We provide some baselines in this rep just to help your implementation.
This repo includes baselines "S+T", "ENT", "MME".
-
"S+T" is the model trained with source examples and labeled target examples. This model does not use any adaptation method.
-
"ENT" is the model trained with unlabeled target examples using entropy minimization in addition to labeled source and target examples
-
"MME" is a method for semi-supervised domain adaptation (arxiv). This method utilizes domain-adaptive entropy minimization.

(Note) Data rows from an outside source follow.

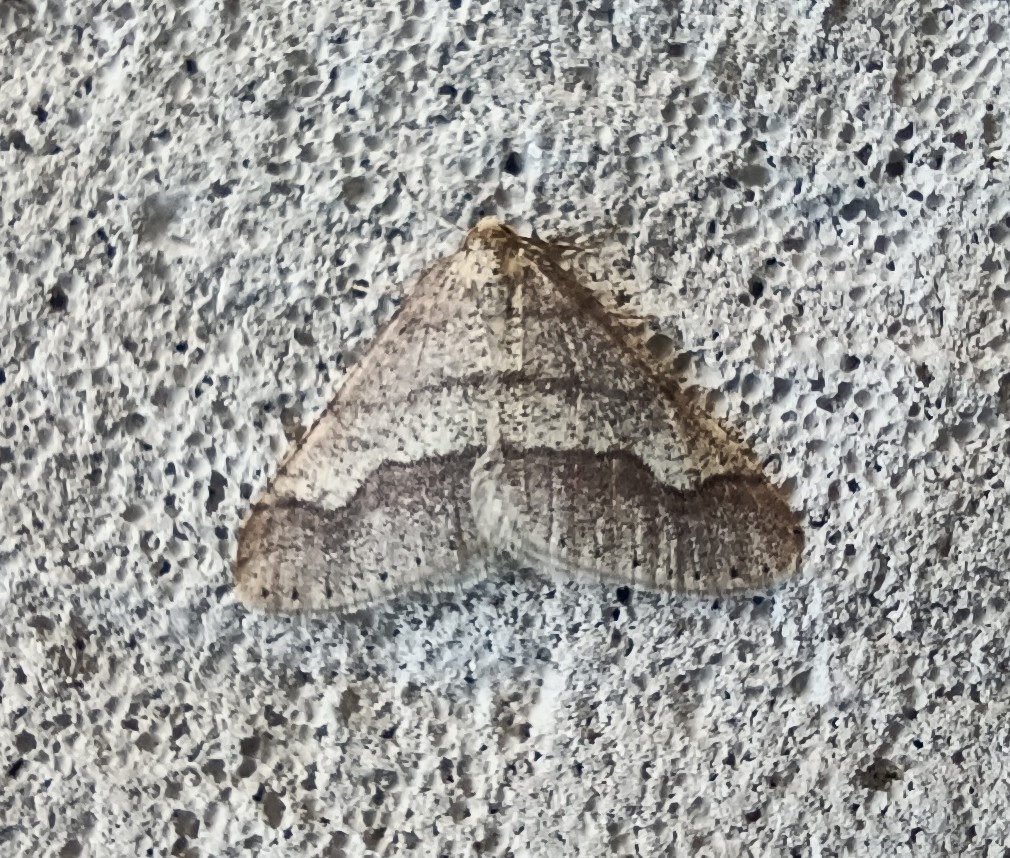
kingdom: Animalia
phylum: Arthropoda
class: Insecta
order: Lepidoptera
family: Geometridae
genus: Agriopis
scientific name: Agriopis marginaria
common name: Dotted border
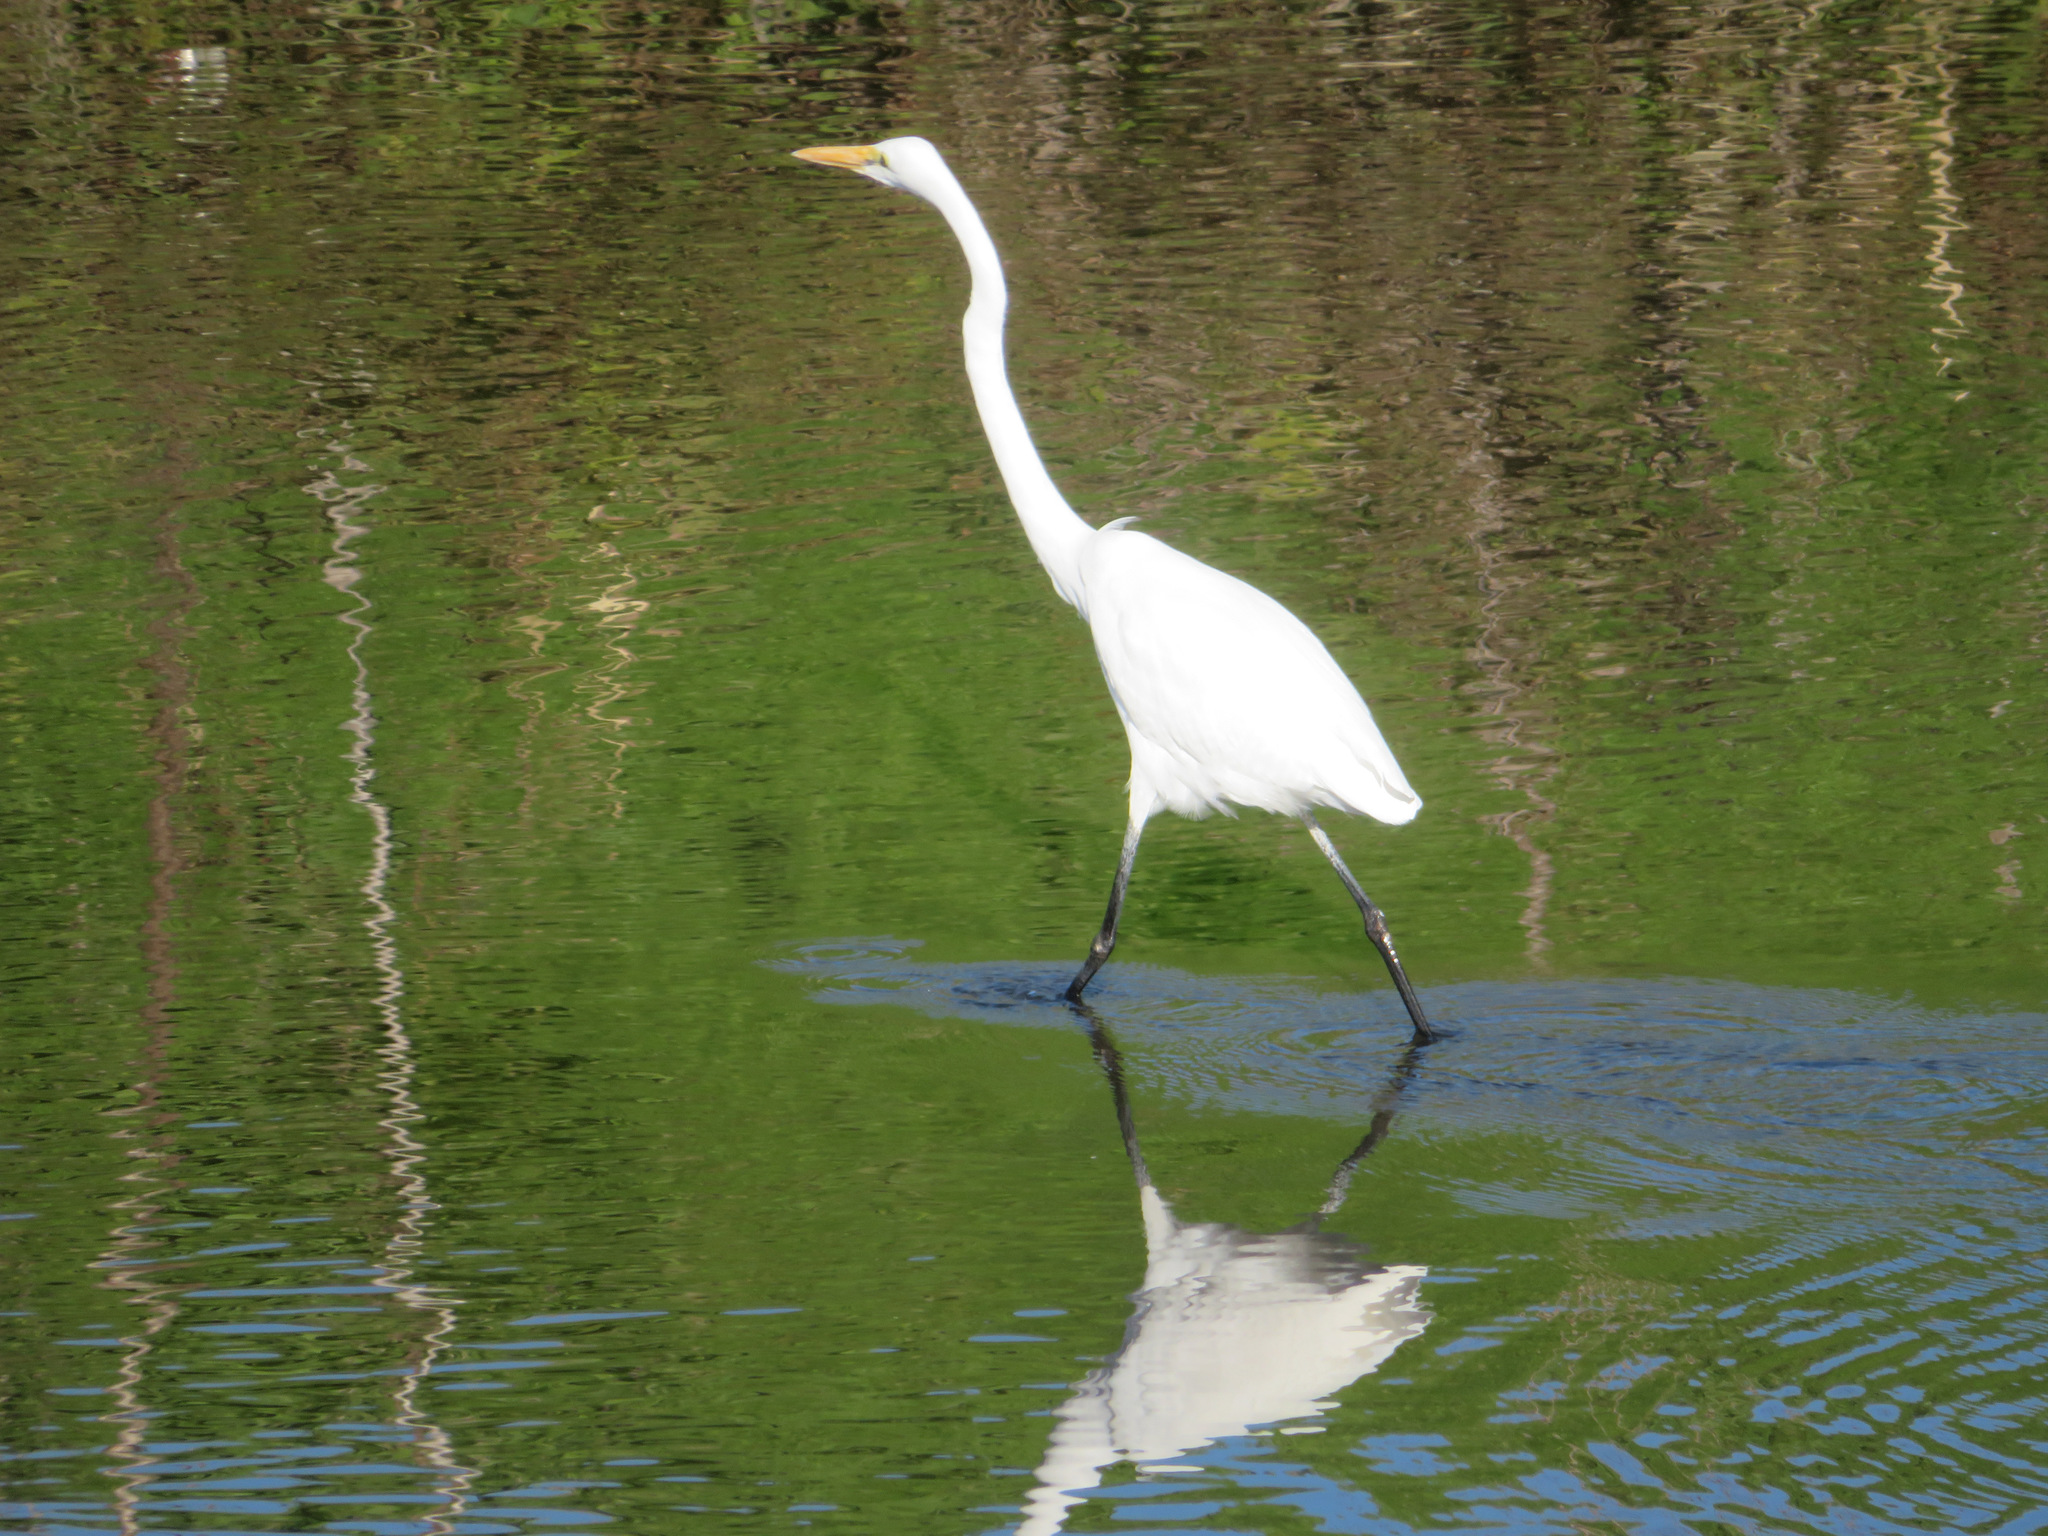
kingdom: Animalia
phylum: Chordata
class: Aves
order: Pelecaniformes
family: Ardeidae
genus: Ardea
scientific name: Ardea alba
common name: Great egret
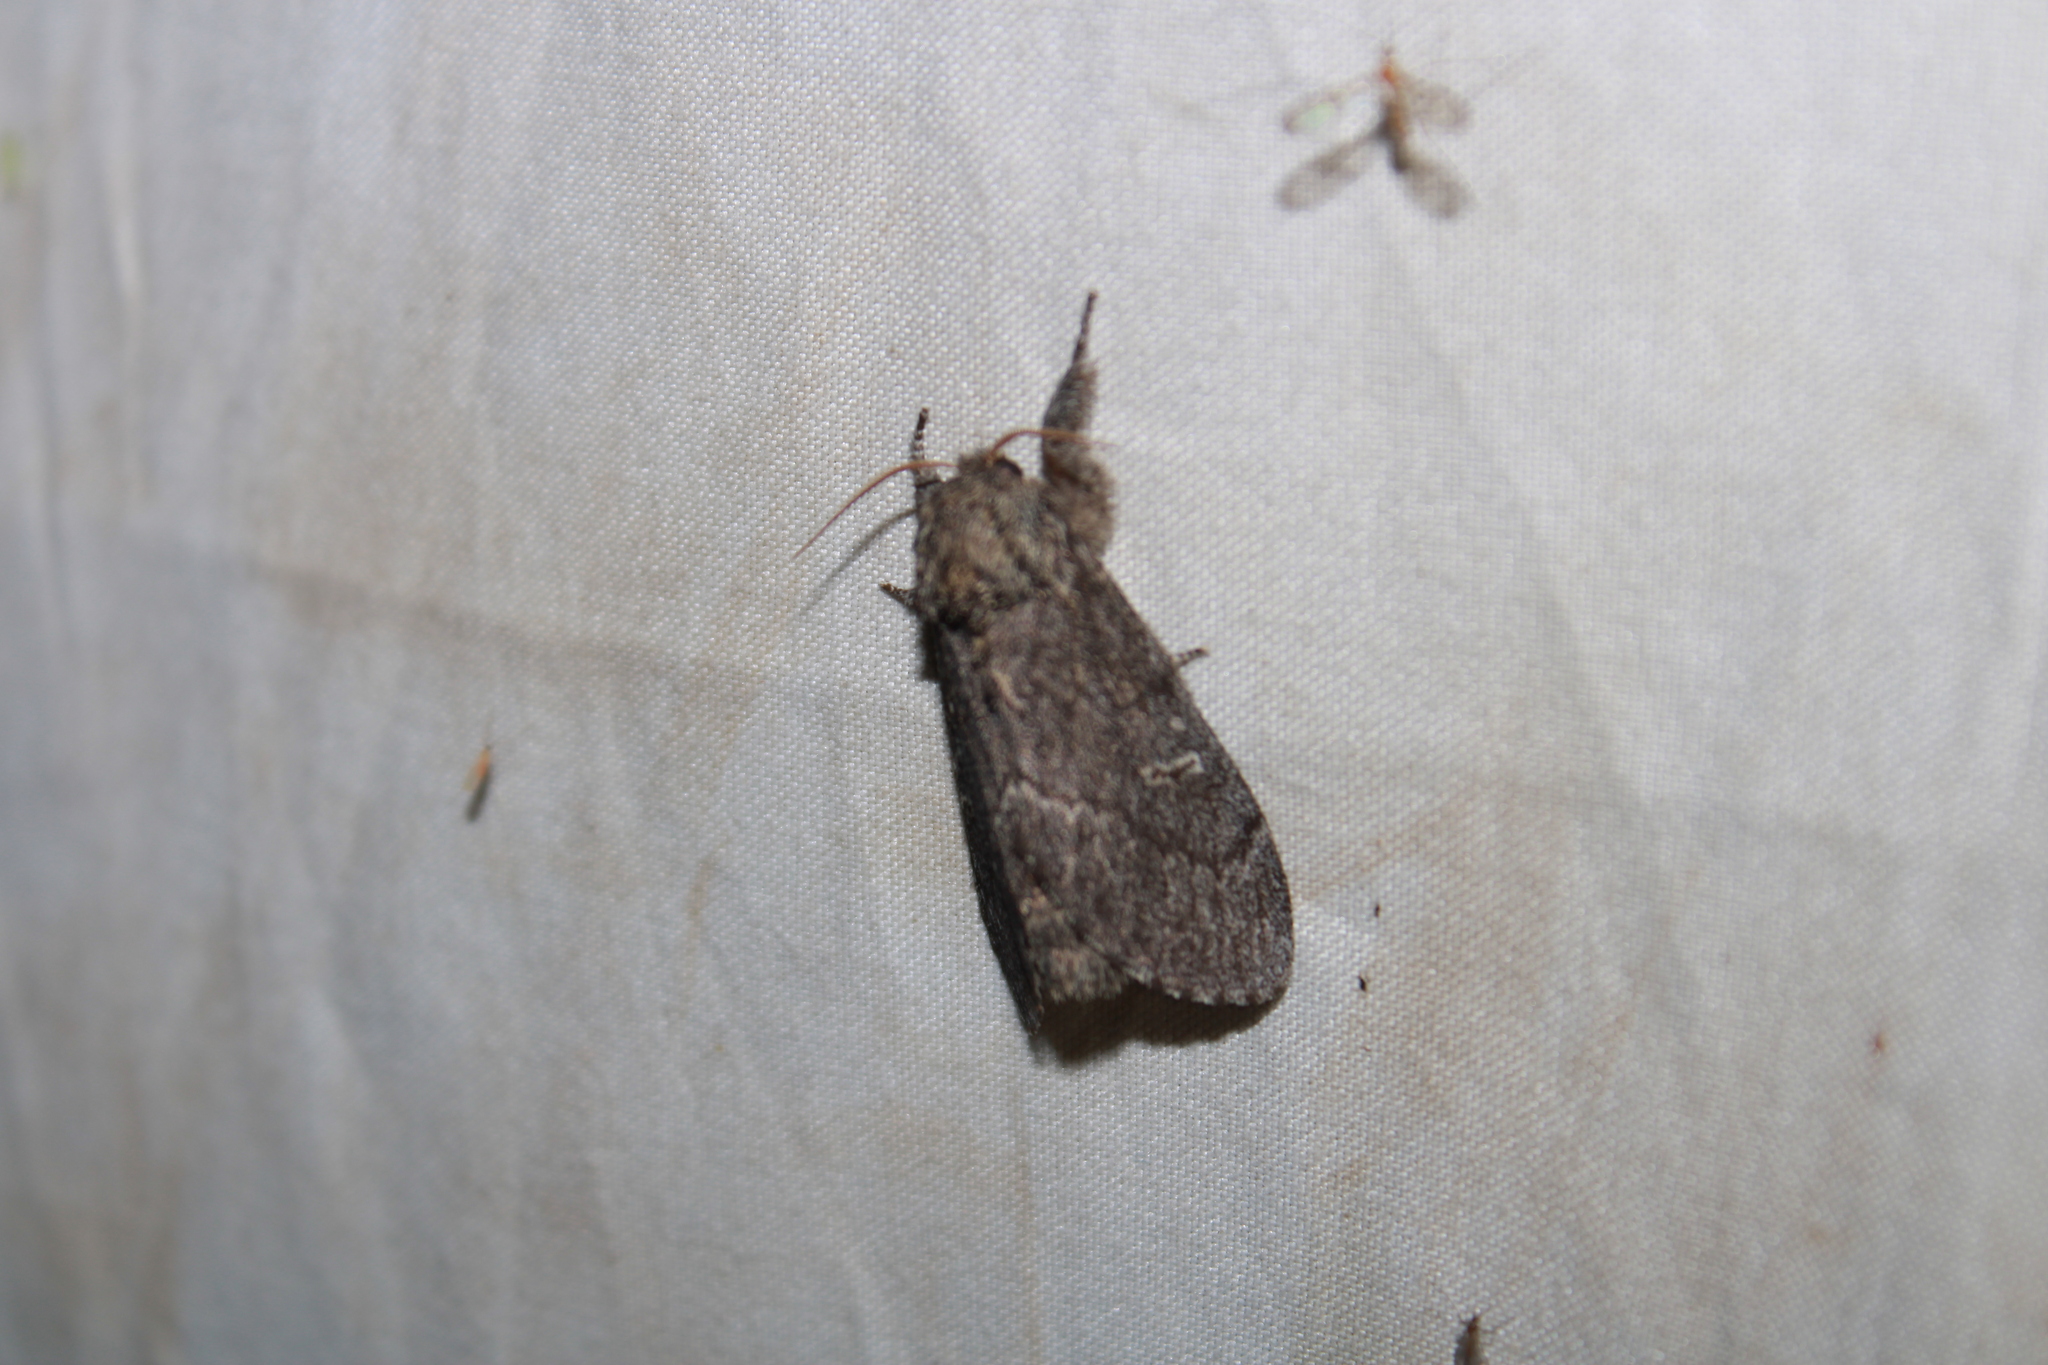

To run training using alexnet,
sh run_train.sh gpu_id method alexnet
where, gpu_id = 0,1,2,3...., method=[MME,ENT,S+T].
sh run_eval.sh gpu_id method alexnet steps
where, method=[MME,ENT,S+T], steps = which iterations to evaluate. It will output output.txt. Change the name of this file to upload to codalab.
Calculate the mean accuracies for each category and the overall mean of these accuracies. We have provided the evaluation script in sample/eval_results.py so that you may evaluate your results offline. You are encouraged to upload your results to the evaluation server to compare your performance with that of other participants.
If you consider using this code or its derivatives, please consider citing:
@article{saito2019semi,
title={Semi-supervised Domain Adaptation via Minimax Entropy},
author={Saito, Kuniaki and Kim, Donghyun and Sclaroff, Stan and Darrell, Trevor and Saenko, Kate},
journal={ICCV},
year={2019}
}
If you find any bugs please open an issue.